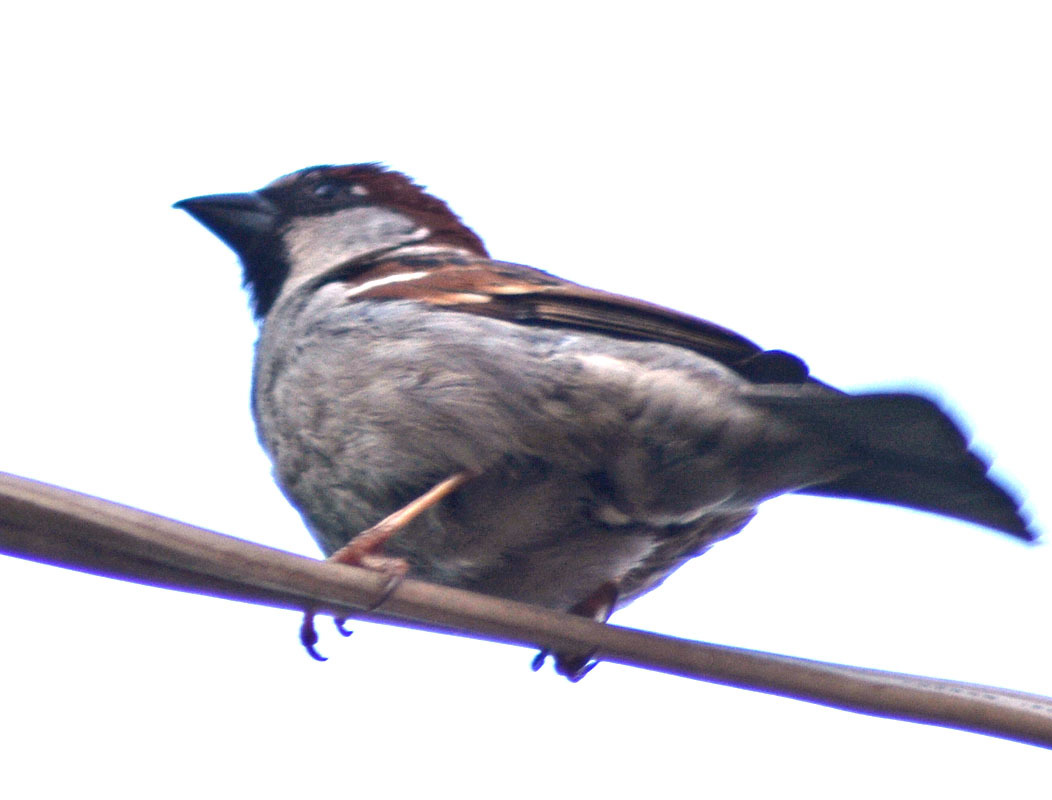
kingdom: Animalia
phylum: Chordata
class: Aves
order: Passeriformes
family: Passeridae
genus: Passer
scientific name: Passer domesticus
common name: House sparrow
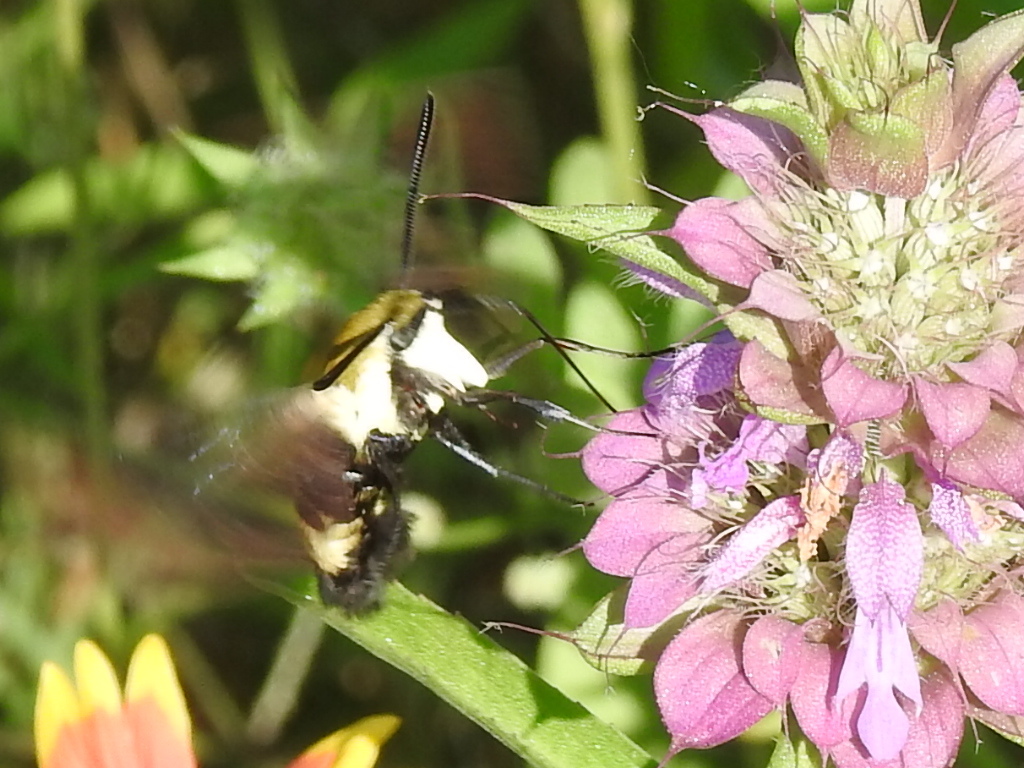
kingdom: Animalia
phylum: Arthropoda
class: Insecta
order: Lepidoptera
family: Sphingidae
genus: Hemaris
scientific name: Hemaris diffinis
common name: Bumblebee moth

• _GIVEN REQUEST_:
Copy every line above word for word, leaving out the pictures.

• _RESULT FOR THIS TASK_:
kingdom: Animalia
phylum: Chordata
class: Aves
order: Passeriformes
family: Passeridae
genus: Passer
scientific name: Passer domesticus
common name: House sparrow
kingdom: Animalia
phylum: Arthropoda
class: Insecta
order: Lepidoptera
family: Sphingidae
genus: Hemaris
scientific name: Hemaris diffinis
common name: Bumblebee moth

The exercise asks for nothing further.